Activity — Lines that include "Tepsi" make up the answer; copy all of them from the data below.

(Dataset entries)
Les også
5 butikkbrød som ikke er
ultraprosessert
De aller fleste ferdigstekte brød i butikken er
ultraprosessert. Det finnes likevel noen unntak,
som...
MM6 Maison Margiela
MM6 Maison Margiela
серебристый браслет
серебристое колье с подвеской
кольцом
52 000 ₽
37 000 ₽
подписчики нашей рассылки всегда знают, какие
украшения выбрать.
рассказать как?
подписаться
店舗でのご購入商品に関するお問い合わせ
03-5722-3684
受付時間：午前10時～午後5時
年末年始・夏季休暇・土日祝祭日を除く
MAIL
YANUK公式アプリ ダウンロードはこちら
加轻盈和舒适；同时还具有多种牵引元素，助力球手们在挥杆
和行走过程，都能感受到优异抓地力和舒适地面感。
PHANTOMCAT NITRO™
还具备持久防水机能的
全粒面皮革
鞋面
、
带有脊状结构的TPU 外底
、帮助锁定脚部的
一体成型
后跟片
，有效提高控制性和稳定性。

---

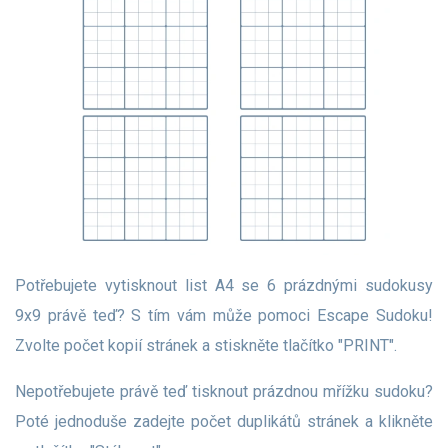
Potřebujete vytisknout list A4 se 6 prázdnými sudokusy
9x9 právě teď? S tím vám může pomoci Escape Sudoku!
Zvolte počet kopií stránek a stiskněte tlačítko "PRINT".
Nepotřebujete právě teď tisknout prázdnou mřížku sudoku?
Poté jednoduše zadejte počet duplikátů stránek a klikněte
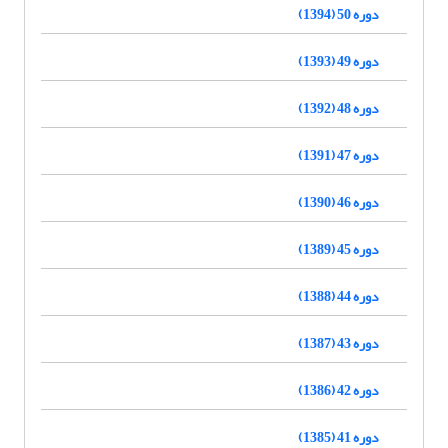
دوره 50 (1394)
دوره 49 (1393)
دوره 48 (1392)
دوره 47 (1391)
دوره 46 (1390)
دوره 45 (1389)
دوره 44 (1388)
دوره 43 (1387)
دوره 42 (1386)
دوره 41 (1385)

==

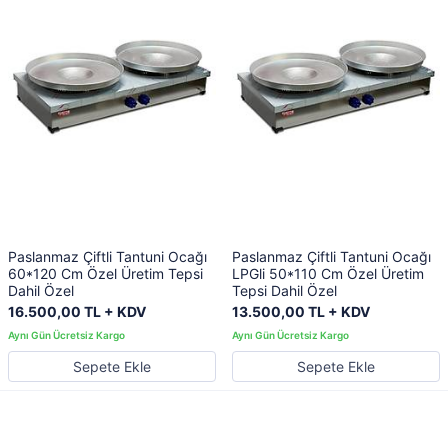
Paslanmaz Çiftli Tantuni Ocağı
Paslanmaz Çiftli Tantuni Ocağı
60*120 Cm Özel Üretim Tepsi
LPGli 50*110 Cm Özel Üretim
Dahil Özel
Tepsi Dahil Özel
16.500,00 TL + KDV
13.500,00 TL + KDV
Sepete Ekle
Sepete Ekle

Answer space —
60*120 Cm Özel Üretim Tepsi
Tepsi Dahil Özel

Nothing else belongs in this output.